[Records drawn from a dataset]
________________________
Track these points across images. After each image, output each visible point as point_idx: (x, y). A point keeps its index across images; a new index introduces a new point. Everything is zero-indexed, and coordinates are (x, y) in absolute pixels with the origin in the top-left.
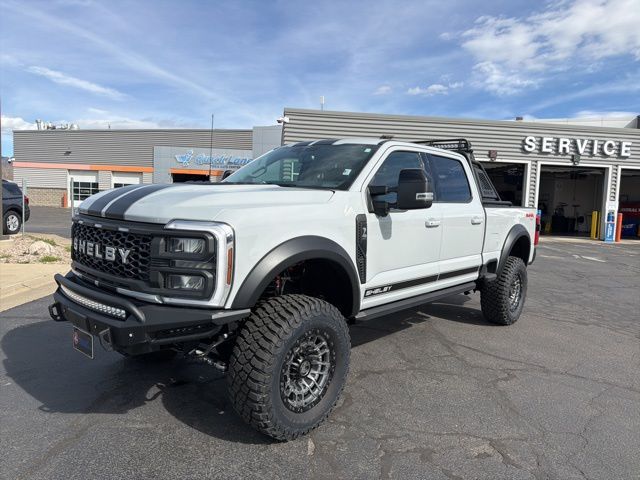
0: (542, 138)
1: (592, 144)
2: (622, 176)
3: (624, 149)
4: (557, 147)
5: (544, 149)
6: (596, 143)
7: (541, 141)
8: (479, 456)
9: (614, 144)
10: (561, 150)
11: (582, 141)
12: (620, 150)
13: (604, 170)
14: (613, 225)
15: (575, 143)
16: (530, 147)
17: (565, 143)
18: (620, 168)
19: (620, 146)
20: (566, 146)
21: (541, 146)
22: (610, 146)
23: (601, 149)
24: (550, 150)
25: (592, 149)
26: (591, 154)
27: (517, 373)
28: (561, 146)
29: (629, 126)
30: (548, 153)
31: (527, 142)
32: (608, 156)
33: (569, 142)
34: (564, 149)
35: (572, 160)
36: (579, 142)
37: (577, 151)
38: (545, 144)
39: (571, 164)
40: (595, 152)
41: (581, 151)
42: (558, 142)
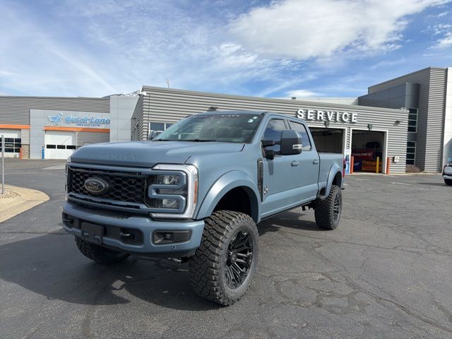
0: (307, 111)
1: (336, 115)
2: (353, 134)
3: (353, 117)
4: (316, 116)
5: (309, 118)
6: (338, 114)
7: (307, 113)
8: (319, 280)
9: (348, 115)
10: (318, 118)
11: (330, 112)
12: (351, 118)
13: (342, 130)
14: (348, 164)
15: (326, 114)
16: (301, 116)
17: (321, 114)
18: (351, 129)
19: (351, 116)
20: (321, 115)
21: (307, 115)
22: (346, 116)
23: (341, 118)
24: (312, 118)
25: (336, 117)
26: (336, 121)
27: (322, 244)
28: (319, 115)
29: (353, 104)
30: (311, 120)
31: (299, 113)
32: (345, 122)
33: (323, 113)
34: (320, 117)
35: (325, 124)
36: (328, 113)
37: (328, 119)
38: (309, 114)
39: (324, 127)
40: (338, 119)
41: (330, 118)
42: (316, 113)
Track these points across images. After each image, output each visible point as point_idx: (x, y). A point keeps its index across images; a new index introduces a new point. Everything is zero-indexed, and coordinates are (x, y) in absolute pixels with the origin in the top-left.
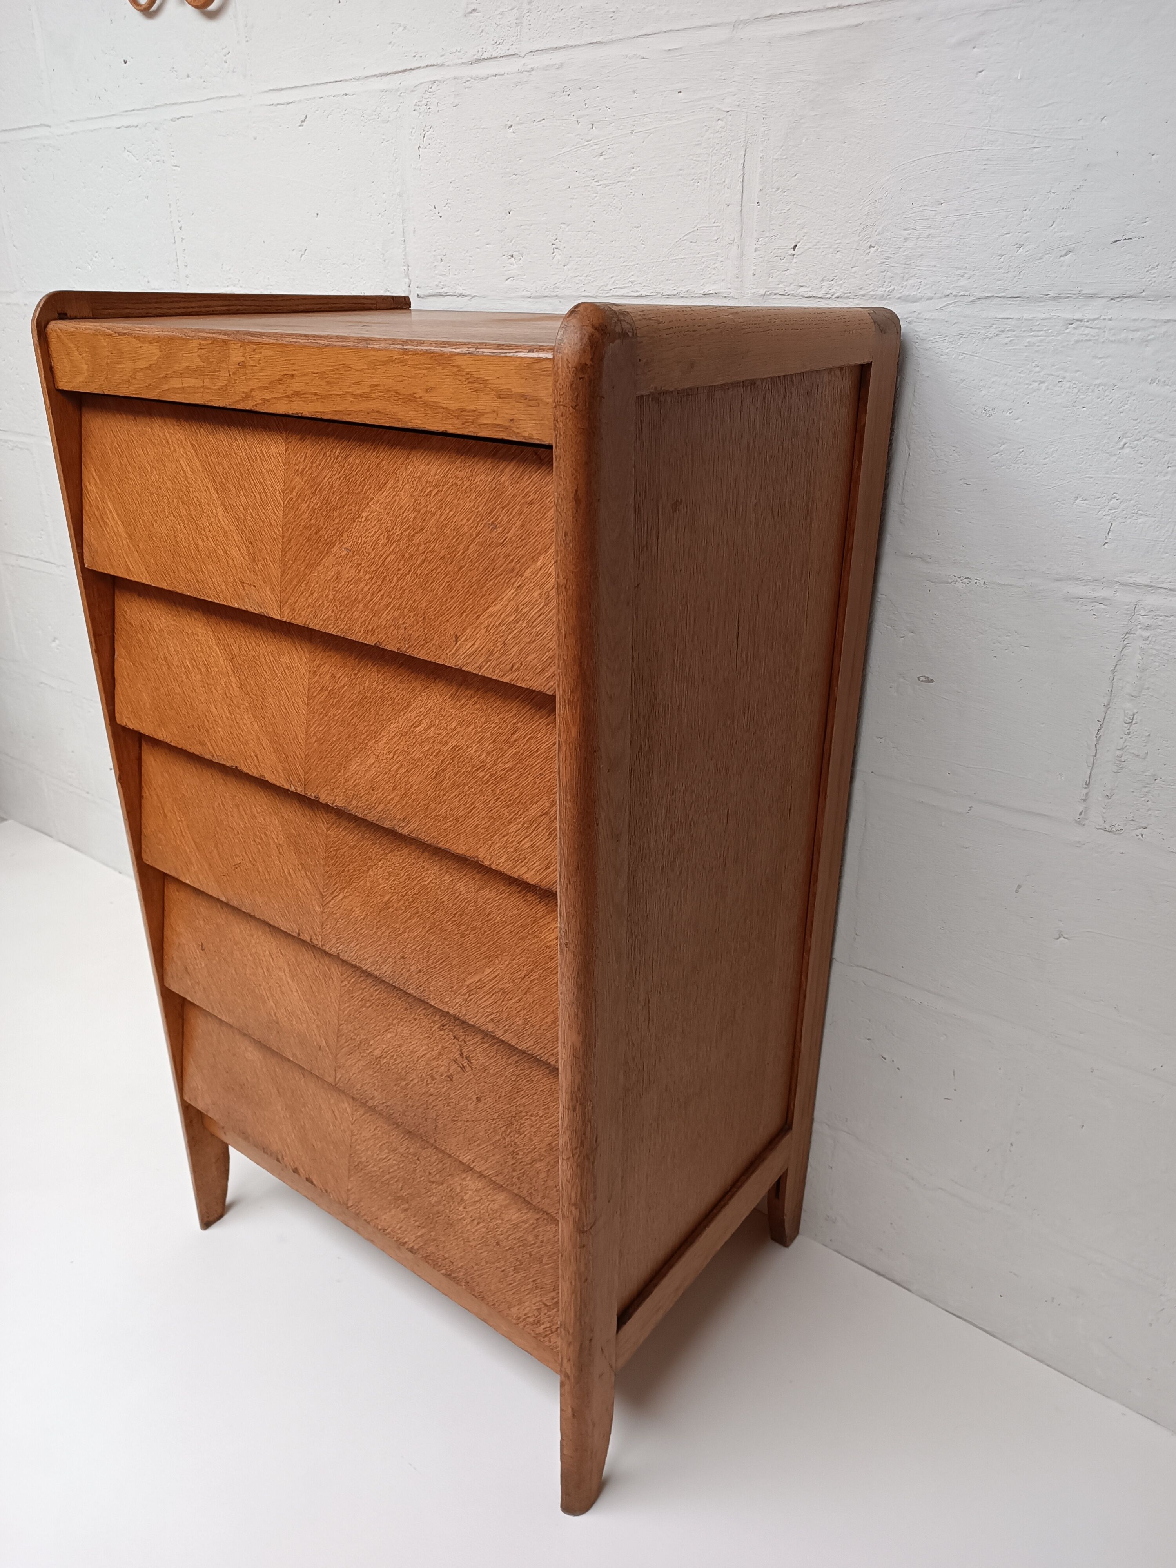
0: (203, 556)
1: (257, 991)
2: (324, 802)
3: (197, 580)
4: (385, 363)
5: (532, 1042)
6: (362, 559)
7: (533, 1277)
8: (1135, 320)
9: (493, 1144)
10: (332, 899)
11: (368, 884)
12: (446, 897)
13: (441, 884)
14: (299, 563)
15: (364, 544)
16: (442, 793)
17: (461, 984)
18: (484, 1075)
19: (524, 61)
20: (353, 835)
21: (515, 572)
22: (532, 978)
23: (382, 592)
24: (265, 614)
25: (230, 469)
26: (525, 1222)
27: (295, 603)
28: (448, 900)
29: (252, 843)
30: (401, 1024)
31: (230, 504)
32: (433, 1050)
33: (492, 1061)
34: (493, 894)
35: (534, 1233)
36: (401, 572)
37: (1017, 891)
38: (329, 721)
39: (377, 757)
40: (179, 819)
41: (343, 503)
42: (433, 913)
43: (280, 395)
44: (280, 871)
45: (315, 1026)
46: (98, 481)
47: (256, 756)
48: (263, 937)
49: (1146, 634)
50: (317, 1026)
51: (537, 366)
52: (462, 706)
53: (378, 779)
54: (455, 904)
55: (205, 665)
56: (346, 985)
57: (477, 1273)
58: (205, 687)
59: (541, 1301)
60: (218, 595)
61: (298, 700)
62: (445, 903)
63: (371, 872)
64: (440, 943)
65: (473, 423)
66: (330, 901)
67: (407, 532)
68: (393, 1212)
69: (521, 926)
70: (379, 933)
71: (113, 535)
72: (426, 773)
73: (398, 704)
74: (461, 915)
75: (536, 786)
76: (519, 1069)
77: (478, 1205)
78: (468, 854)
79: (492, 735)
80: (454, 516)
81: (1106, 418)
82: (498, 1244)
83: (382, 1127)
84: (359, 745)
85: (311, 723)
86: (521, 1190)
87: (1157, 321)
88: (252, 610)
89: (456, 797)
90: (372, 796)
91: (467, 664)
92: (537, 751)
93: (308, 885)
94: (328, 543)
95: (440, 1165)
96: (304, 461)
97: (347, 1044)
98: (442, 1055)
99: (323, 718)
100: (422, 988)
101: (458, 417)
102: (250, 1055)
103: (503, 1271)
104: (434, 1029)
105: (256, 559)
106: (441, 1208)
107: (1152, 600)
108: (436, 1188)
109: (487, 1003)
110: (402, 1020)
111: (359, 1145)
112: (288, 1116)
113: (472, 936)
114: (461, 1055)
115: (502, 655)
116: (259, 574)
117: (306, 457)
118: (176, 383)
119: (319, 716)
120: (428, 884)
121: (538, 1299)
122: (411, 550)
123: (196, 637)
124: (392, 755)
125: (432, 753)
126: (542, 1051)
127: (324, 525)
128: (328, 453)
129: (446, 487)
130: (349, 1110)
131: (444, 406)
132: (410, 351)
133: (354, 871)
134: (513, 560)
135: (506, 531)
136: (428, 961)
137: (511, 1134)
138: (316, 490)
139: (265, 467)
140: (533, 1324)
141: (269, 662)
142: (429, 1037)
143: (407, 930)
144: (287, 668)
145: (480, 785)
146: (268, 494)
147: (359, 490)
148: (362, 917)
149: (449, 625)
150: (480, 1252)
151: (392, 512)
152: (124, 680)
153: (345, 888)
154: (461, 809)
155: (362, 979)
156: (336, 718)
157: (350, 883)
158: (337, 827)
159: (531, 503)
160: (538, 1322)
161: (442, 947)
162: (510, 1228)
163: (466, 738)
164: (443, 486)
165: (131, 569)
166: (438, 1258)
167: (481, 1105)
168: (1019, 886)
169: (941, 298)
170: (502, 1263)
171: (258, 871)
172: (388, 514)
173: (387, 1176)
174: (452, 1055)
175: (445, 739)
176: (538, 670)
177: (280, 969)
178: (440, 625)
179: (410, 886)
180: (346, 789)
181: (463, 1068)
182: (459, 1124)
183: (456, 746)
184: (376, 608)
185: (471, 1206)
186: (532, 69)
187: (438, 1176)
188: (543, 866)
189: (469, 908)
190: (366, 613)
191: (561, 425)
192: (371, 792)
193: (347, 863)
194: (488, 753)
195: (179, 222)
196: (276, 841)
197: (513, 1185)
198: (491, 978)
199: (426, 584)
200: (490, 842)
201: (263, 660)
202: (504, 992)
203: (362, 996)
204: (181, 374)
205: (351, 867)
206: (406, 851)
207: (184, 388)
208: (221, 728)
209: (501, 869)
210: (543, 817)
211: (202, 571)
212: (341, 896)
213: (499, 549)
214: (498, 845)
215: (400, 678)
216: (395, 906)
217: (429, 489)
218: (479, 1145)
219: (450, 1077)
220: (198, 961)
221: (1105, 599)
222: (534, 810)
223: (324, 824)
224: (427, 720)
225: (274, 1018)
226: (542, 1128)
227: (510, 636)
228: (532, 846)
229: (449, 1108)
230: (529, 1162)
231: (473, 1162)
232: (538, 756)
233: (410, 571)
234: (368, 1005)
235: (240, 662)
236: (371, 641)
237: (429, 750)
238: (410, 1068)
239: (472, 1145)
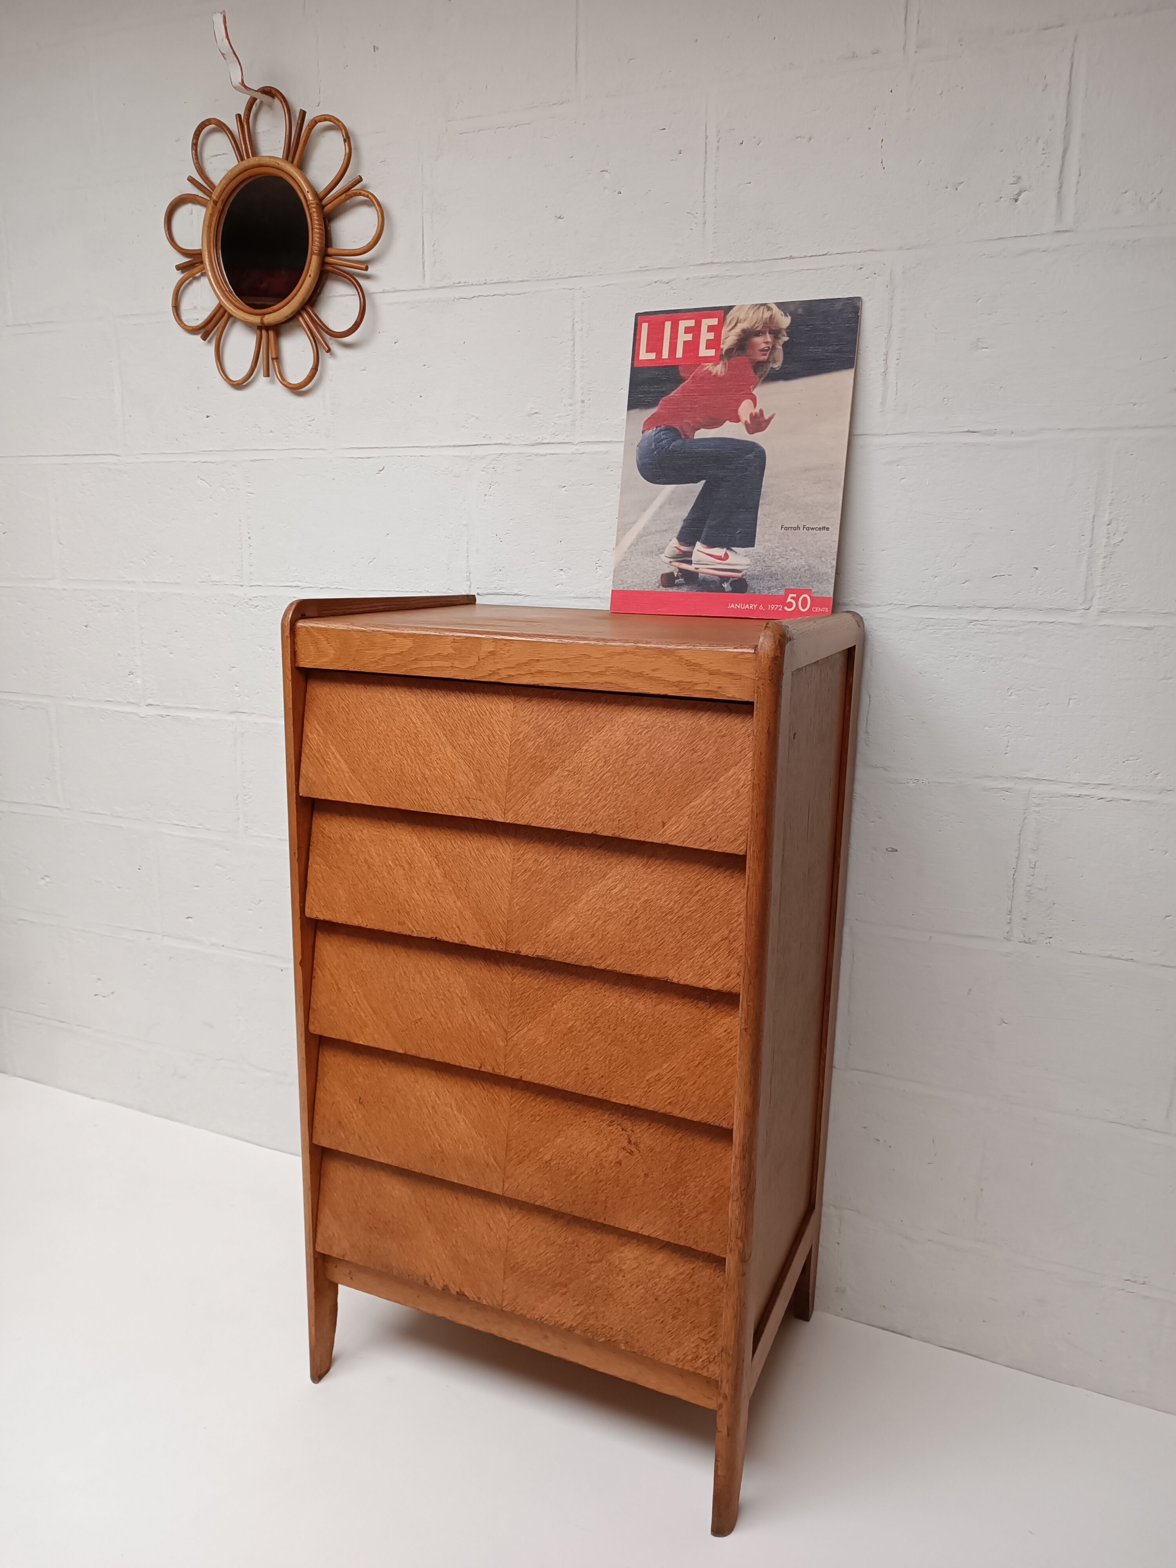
0: (429, 781)
1: (421, 1129)
2: (525, 954)
3: (422, 799)
4: (620, 654)
5: (706, 1113)
6: (582, 777)
7: (690, 1320)
8: (1010, 621)
9: (660, 1209)
10: (517, 1033)
11: (552, 1016)
12: (626, 1016)
13: (621, 1005)
14: (524, 782)
15: (584, 766)
16: (636, 934)
17: (641, 1080)
18: (650, 1154)
19: (576, 447)
20: (538, 980)
21: (712, 779)
22: (705, 1064)
23: (599, 798)
24: (489, 819)
25: (459, 720)
26: (681, 1274)
27: (519, 809)
28: (628, 1018)
29: (434, 1000)
30: (570, 1129)
31: (458, 744)
32: (602, 1144)
33: (658, 1141)
34: (669, 1007)
35: (690, 1281)
36: (616, 783)
37: (969, 994)
38: (531, 893)
39: (577, 915)
40: (354, 991)
41: (566, 741)
42: (615, 1029)
43: (524, 673)
44: (463, 1018)
45: (482, 1147)
46: (321, 732)
47: (458, 927)
48: (428, 1081)
49: (1037, 809)
50: (485, 1147)
51: (741, 657)
52: (652, 872)
53: (577, 931)
54: (635, 1019)
55: (409, 863)
56: (515, 1107)
57: (637, 1331)
58: (407, 879)
59: (699, 1338)
60: (443, 809)
61: (503, 880)
62: (625, 1020)
63: (555, 1006)
64: (621, 1051)
65: (689, 689)
66: (514, 1035)
67: (622, 758)
68: (551, 1298)
69: (694, 1027)
70: (563, 1053)
71: (334, 770)
72: (621, 922)
73: (597, 875)
74: (640, 1027)
75: (716, 921)
76: (683, 1142)
77: (636, 1271)
78: (659, 976)
79: (678, 889)
80: (662, 745)
81: (999, 677)
82: (656, 1299)
83: (539, 1226)
84: (560, 908)
85: (515, 896)
86: (687, 1241)
87: (1024, 622)
88: (476, 817)
89: (648, 936)
90: (572, 944)
91: (673, 840)
92: (717, 896)
93: (493, 1026)
94: (551, 768)
95: (599, 1245)
96: (530, 714)
97: (516, 1156)
98: (611, 1146)
99: (525, 892)
100: (604, 1090)
101: (676, 686)
102: (397, 1192)
103: (662, 1322)
104: (602, 1127)
105: (483, 781)
106: (600, 1282)
107: (1039, 788)
108: (594, 1266)
109: (665, 1091)
110: (571, 1125)
111: (515, 1247)
112: (438, 1239)
113: (650, 1041)
114: (630, 1142)
115: (702, 832)
116: (485, 791)
117: (532, 712)
118: (426, 664)
119: (522, 890)
120: (610, 1007)
121: (696, 1337)
122: (625, 769)
123: (400, 842)
124: (590, 912)
125: (627, 907)
126: (715, 1118)
127: (548, 755)
128: (553, 709)
129: (654, 728)
130: (505, 1219)
131: (666, 679)
132: (641, 647)
133: (539, 1008)
134: (709, 772)
135: (704, 754)
136: (610, 1067)
137: (678, 1197)
138: (541, 733)
139: (494, 718)
140: (691, 1361)
141: (474, 855)
142: (598, 1134)
143: (590, 1047)
144: (492, 858)
145: (669, 925)
146: (497, 737)
147: (580, 732)
148: (547, 1043)
149: (657, 815)
150: (639, 1311)
151: (608, 745)
152: (317, 882)
153: (529, 1022)
154: (652, 944)
155: (531, 1098)
156: (539, 890)
157: (535, 1018)
158: (522, 976)
159: (724, 736)
160: (697, 1357)
161: (623, 1054)
162: (668, 1283)
163: (656, 894)
164: (652, 728)
165: (352, 793)
166: (598, 1329)
167: (649, 1179)
168: (970, 990)
169: (886, 605)
170: (661, 1315)
171: (440, 1022)
172: (605, 746)
173: (545, 1268)
174: (620, 1144)
175: (637, 896)
176: (731, 840)
177: (446, 1105)
178: (649, 816)
179: (592, 1012)
180: (547, 942)
181: (631, 1153)
182: (628, 1200)
183: (647, 900)
184: (594, 808)
185: (630, 1273)
186: (584, 453)
187: (596, 1255)
188: (725, 976)
189: (647, 1021)
190: (584, 813)
191: (762, 690)
192: (571, 941)
193: (532, 1003)
194: (676, 902)
195: (249, 533)
196: (460, 995)
197: (679, 1239)
198: (668, 1070)
199: (637, 790)
200: (678, 965)
201: (468, 854)
202: (681, 1079)
203: (532, 1112)
204: (431, 658)
205: (535, 1005)
206: (588, 986)
207: (432, 667)
208: (423, 908)
209: (688, 983)
210: (723, 941)
211: (428, 792)
212: (525, 1030)
213: (698, 765)
214: (685, 966)
215: (598, 856)
216: (579, 1029)
217: (641, 730)
218: (647, 1213)
219: (620, 1163)
220: (354, 1114)
221: (1010, 788)
222: (716, 938)
223: (509, 974)
224: (622, 884)
225: (439, 1148)
226: (705, 1186)
227: (708, 820)
228: (715, 963)
229: (618, 1188)
230: (695, 1215)
231: (642, 1228)
232: (718, 899)
233: (624, 782)
234: (538, 1118)
235: (445, 857)
236: (589, 830)
237: (623, 905)
238: (579, 1163)
239: (640, 1215)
________________________
## What you should do
What you return should be exactly the lines above, starting at the one with "9: (493, 1144)" and ending at the one with "26: (525, 1222)", and nothing else.

## Result below
9: (493, 1144)
10: (332, 899)
11: (368, 884)
12: (446, 897)
13: (441, 884)
14: (299, 563)
15: (364, 544)
16: (442, 793)
17: (461, 984)
18: (484, 1075)
19: (524, 61)
20: (353, 835)
21: (515, 572)
22: (532, 978)
23: (382, 592)
24: (265, 614)
25: (230, 469)
26: (525, 1222)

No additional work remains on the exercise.